Testo di riferimento:
+===+
Uno dei principali immobili di pregio a Milano resta, per il suo carattere storico, indubbiamente il Grattacielo Pirelli, simbolo del boom economico italiano.

L’ultimo evento, in ordine di tempo, con il quale il Grattacielo Pirelli si è nuovamente mostrato in tutto il suo splendore è stato l’inaugurazione del Belvedere dello scorso 30 luglio, con l’evento “un selfie tra le nuvole”. Dall’altezza dei suoi 32 piani, quello che oggi è la sede del Consiglio Regionale della Lombardia si può considerare a tutti gli effetti come uno degli immobili di pregio a Milano di maggior interesse, come dimostrano anche i recenti lavori di restauro attraverso i quali si è prestata molta attenzione al ripristino delle linee originali del progetto.

Progetto che vede la luce nei primi anni Cinquanta, a firma di Gio Ponti, e inaugurato poi il nel 1960 (lo stesso anno delle Olimpiadi di Roma) come uno dei maggiori simboli del boom economico italiano; sede originaria per gli uffici della nota casa italiana di pneumatici, dal 1978 l’edificio è di proprietà della Regione Lombardia.

Come tutti gli immobili di pregio a Milano che possono vantare una storia significativa, anche per il così detto “pirellone” aneddoti e curiosità non mancano, innanzitutto per la sua altezza; per una legge Comunale degli anni trenta, nella città di Milano era vietata la costruzione di edifici che superassero in altezza il simbolo di Milano, la Madonnina posta in sommità del Duomo. Il Pirelli rappresenta così una delle pochissime eccezioni a questa legge, che soltanto negli ultimi anni è stata definitivamente abbandonata. In segno di “rispetto”, tuttavia, si decise di istallare sulla sommità del grattacielo una copia ridotta della Madonnina, alta soltanto 85 centimetri a fronte degli oltre 4 metri di quella originale del Duomo, consentendole, per ancora mezzo secolo, di essere l’immagine che sovrastava il capoluogo lombardo.
+===+
Dati raccolti:
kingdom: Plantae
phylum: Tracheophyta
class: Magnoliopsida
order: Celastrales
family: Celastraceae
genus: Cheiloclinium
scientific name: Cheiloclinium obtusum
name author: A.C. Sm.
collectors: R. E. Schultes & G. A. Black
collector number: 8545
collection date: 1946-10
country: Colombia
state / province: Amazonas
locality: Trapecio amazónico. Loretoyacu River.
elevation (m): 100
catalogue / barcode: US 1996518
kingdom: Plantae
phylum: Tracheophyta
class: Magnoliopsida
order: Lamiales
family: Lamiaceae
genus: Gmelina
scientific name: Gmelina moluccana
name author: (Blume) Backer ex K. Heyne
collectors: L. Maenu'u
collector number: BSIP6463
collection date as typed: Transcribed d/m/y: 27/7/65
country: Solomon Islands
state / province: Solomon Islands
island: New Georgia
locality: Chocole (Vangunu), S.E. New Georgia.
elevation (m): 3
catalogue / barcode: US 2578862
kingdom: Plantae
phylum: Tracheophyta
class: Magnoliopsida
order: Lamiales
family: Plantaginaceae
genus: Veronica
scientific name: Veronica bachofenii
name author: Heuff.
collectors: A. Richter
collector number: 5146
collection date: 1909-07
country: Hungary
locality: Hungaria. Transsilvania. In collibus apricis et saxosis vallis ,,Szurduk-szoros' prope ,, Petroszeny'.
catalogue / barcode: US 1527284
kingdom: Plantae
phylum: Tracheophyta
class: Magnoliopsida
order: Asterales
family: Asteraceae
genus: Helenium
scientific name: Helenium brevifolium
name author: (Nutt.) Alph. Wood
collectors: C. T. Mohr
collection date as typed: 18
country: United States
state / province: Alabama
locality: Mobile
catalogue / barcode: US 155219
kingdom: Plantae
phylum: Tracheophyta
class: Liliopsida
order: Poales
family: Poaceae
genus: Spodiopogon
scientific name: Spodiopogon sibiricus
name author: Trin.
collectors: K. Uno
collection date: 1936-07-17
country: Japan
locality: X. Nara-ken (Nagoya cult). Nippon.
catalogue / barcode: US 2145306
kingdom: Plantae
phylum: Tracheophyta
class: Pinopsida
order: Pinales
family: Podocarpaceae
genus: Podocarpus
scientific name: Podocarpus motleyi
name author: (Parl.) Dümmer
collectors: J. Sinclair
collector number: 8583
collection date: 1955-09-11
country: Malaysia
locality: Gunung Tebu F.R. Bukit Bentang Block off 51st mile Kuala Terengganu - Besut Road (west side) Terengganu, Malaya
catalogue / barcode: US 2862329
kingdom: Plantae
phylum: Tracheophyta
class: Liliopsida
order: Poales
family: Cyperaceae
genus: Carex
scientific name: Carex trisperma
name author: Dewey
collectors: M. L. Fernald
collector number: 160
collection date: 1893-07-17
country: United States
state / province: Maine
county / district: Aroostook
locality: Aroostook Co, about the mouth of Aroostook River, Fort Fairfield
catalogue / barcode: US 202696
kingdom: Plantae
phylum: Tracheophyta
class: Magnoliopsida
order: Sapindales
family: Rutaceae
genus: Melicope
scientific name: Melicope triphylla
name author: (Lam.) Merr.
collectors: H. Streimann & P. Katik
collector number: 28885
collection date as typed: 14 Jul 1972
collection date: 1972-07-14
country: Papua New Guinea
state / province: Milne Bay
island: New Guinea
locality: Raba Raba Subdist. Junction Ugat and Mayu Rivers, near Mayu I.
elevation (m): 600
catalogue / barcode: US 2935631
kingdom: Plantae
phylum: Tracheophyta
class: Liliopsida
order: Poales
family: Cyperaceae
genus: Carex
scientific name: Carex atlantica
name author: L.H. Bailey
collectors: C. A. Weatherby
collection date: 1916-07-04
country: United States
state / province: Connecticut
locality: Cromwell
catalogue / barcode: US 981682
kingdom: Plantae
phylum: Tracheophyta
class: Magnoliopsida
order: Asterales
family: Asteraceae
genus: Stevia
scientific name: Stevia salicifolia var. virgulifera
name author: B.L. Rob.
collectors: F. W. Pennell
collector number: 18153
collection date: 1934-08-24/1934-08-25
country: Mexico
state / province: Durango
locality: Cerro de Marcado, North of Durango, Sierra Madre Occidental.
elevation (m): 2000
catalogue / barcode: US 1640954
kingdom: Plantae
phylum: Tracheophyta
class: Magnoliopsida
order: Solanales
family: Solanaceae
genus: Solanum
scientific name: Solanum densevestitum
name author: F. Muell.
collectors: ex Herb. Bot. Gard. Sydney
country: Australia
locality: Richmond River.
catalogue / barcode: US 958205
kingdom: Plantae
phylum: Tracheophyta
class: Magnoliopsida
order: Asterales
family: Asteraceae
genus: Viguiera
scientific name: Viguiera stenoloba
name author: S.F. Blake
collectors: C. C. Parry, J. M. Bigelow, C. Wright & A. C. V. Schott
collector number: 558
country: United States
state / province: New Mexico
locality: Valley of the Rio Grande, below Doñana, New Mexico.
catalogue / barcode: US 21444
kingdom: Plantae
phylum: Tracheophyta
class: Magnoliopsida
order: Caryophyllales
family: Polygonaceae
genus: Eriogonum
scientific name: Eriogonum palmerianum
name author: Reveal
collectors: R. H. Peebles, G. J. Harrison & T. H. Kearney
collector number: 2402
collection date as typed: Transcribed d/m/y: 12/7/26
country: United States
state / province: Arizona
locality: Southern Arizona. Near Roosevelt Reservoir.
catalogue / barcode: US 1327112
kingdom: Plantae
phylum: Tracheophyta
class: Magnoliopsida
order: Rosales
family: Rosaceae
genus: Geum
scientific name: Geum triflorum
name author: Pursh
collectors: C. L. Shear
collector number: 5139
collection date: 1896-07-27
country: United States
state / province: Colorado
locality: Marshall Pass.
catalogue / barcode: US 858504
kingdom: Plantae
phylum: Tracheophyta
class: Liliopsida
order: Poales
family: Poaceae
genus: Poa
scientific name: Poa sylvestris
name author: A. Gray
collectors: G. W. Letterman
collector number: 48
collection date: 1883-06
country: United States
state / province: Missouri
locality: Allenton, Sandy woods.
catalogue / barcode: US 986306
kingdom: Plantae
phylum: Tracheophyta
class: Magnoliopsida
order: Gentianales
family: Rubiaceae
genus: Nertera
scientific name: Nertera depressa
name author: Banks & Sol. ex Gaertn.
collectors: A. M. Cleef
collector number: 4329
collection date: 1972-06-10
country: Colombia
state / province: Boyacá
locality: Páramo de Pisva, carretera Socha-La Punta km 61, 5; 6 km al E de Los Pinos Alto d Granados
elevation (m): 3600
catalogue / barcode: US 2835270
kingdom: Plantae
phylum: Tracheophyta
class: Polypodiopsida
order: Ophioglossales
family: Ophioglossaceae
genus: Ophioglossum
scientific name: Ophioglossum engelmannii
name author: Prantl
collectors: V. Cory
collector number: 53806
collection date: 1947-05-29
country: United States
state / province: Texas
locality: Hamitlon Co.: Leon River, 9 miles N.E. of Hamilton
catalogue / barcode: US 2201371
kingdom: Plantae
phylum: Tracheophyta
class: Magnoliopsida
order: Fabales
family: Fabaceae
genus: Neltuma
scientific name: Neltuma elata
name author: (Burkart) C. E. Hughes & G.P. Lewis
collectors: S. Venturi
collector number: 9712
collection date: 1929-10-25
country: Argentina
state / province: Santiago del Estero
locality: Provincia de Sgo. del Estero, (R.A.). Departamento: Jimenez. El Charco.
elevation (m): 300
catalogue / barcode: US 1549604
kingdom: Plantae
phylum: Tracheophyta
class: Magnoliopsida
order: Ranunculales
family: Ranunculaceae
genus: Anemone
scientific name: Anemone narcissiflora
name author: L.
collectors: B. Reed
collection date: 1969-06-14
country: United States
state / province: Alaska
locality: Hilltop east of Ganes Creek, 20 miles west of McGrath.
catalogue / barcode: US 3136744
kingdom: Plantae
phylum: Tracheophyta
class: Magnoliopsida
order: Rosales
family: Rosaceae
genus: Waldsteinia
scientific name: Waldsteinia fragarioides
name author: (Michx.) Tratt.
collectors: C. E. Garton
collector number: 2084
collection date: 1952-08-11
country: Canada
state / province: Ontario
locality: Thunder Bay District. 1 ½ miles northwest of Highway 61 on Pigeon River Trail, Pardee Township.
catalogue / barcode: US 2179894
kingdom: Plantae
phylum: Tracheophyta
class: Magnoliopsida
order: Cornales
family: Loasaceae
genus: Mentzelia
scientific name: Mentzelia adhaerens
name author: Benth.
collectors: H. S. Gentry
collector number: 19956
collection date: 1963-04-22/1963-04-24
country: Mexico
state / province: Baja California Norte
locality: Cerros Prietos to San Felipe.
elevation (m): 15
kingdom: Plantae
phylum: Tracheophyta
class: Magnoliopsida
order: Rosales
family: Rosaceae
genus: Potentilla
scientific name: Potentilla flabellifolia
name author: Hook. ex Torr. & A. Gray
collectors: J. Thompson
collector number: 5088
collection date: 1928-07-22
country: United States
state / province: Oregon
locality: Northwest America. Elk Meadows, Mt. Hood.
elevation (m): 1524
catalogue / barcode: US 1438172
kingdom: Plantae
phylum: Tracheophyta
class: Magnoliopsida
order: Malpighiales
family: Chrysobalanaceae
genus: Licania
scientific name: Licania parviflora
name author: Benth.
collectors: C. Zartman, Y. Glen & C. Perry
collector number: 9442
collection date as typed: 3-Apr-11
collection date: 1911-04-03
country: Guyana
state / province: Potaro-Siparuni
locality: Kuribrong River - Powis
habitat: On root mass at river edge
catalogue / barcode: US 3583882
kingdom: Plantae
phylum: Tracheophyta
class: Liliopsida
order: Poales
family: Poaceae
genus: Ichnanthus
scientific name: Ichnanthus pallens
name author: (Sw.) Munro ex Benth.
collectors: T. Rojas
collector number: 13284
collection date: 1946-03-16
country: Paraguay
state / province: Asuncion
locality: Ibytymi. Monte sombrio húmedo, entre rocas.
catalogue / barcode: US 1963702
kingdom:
+===+
Consegna:
Secondo il testo sul Grattacielo Pirelli, da quale anno l'edificio appartiene alla Regione Lombardia? I dati provengono da una fonte diversa dal testo.

Spazio risposta:
Dal 1978.